Il argumente encore et encore: "Il y a déjà 4 cordées qui ont déjà fait demi-tour, tu peux redescendre maintenant" Ca m'énerve cet esprit de compétition! Je m'en fous, c'est pour moi que je veux le faire!!
Après de multiples autres tentatives pour me décourager, il finit par me sortir énervé "Je te préviens, je suis mort de froid, moi à 6h je fais demi tour!!" Après avoir continué quelques mètres je craque! J'en peux plus de ce guide de merde!!! En plus de toutes les difficultés physiques je dois supporter cette pression psychologgique, c'est pas possible de gravir un sommet dans ces conditions.... Je craque et je cède... Arrivée à 5500m, c'est la désilusion et la grosse déception.... car je ne pense pas avoir le temps (il faut faire plusieurs sommets avant) ni l'argent pour le retenter...

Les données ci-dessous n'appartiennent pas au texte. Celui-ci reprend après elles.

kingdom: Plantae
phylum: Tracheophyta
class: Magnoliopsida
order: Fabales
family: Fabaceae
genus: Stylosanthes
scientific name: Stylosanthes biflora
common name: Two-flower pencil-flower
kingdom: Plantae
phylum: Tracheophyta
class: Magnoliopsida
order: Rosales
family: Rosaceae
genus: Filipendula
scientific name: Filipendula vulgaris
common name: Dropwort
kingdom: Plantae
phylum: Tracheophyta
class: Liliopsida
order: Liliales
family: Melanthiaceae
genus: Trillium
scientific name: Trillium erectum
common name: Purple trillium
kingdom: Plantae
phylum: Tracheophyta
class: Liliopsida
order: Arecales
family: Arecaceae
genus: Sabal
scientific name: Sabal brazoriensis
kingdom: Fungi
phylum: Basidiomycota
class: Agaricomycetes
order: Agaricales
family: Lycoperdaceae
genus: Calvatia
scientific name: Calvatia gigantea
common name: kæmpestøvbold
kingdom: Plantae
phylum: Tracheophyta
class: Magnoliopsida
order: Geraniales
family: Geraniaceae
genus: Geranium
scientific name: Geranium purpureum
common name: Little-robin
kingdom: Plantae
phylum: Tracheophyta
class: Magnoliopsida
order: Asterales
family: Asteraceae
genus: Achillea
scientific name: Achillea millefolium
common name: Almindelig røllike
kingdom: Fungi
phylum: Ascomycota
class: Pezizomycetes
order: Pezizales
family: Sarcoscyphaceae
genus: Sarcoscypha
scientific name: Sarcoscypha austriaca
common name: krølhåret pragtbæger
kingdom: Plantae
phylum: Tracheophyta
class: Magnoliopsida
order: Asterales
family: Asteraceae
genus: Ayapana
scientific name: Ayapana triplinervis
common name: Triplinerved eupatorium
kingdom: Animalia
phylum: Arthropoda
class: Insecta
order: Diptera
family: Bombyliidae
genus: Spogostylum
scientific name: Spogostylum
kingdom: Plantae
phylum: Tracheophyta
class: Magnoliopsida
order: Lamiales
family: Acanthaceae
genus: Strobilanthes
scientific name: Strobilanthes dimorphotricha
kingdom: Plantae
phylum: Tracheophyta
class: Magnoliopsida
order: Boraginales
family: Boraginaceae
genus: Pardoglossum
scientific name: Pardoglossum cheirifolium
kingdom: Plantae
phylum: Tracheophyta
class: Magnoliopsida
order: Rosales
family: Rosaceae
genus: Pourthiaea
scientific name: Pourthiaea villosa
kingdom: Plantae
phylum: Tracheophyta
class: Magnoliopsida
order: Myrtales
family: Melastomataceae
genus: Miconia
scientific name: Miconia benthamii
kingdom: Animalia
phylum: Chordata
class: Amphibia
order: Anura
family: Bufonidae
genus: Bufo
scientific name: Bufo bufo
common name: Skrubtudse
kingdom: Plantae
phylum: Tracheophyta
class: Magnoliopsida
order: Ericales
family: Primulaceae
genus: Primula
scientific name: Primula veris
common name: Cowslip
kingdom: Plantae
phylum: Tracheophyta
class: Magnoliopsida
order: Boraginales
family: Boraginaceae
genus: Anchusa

La frustration est grande très grande.... Car je redescends alors que je ne suis même pas fatiguée, que je savais que j'aurais pu y arriver physiquement... Mais pas avec un "guide" comme ça. Pour une première fois à cette altitude, sur un glacier, dans le froid et la nuit, j'avais besoin d'encouragements et non qu'on me pousse à abandonner.